Under the tortured sky that rained ash and ember stood the army of Phaisto, sick, starved, exhausted, but advancing on the citadel of Kastri, now set to ruin by the Eleuthan hordes, a species that crawled from the cracks that were a result of an earthquake in the nearby mountains a decade ago. The blood of the citizens trapped and captured in the citadel now ran down the hillside and under the feet of the volunteer soliders, their elephants, and the war machines they pulled inch by inch up the treacherous incline.
Phaistos himself was an imposing man, seven feet tall and wide with muscle. He had himself tattooed his forehead with the image of thorns, one thorn for each family member in the citadel. He never laughed with his men, and walked the entire way to the citadel by foot instead of on an elephant. He wore no tunic but instead, a necklace made of the fingers of the Eleuthan he had personally killed.

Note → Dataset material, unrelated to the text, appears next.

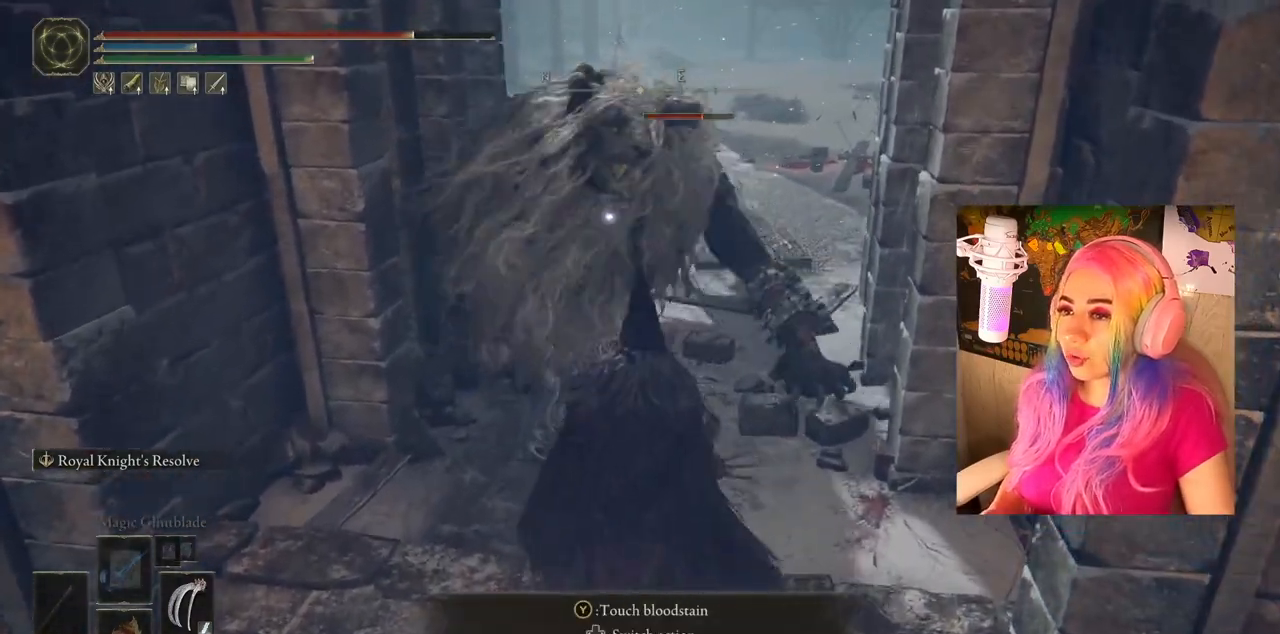
{"buttons": [], "left_stick": "down", "right_stick": "center", "events": []}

He stood by a war machine, his men watching intently even in their tiredness. He swung his axe up then came down on the rope, splitting it. The bucket whipped up and flung its contents, the flaming heads of a hundred Eleuthan towards the citadel. He watched the trajectory and was satisfied when they sailed over the walls. He moved on to the next war machine and repeated the action because he was the only one in the army with the strength to cut the ropes.
Behind Phaistos was the tent occupied by his advisors. They watched him as warily but also with as much admiration as any of the soldiers he commanded.

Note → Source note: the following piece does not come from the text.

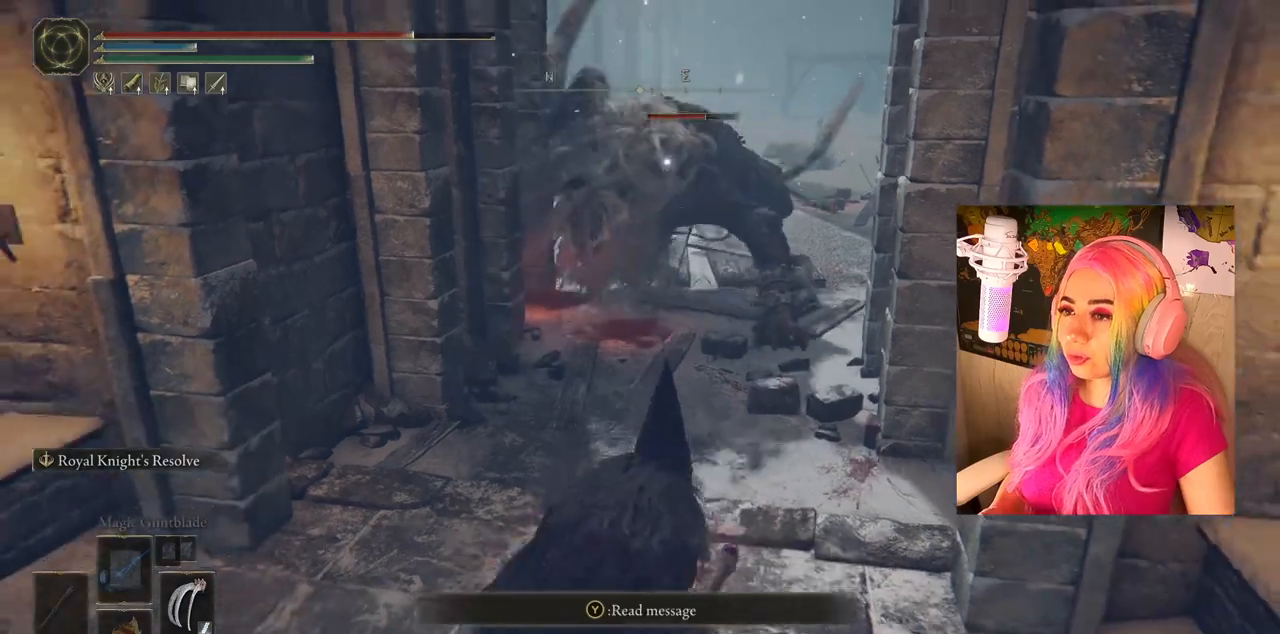
{"buttons": [], "left_stick": "center", "right_stick": "center", "events": [[317, "left_stick", "center"]]}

"What is your prediction, Heron?" asked Cyrillus, former general of the army and friend of Phaistos' deceased father.
Heron was the highest court pyromancer. He squeezed fat from the skin of a slain Eleuthan onto a small fire set in pebbles in a brazier and the flames licked up higher. He took in the smell while Cyrillus waited and tapped his fingers by his sides. The third man in the tent was Zephron, the governor of the region who was lucky enough to be away in the capital visiting one of his mistresses when the Eleuthan invaded the citadel. He was a rounded man, used to the finest luxuries afforded him by his position, and was not comfortable with either the business of war or of religion.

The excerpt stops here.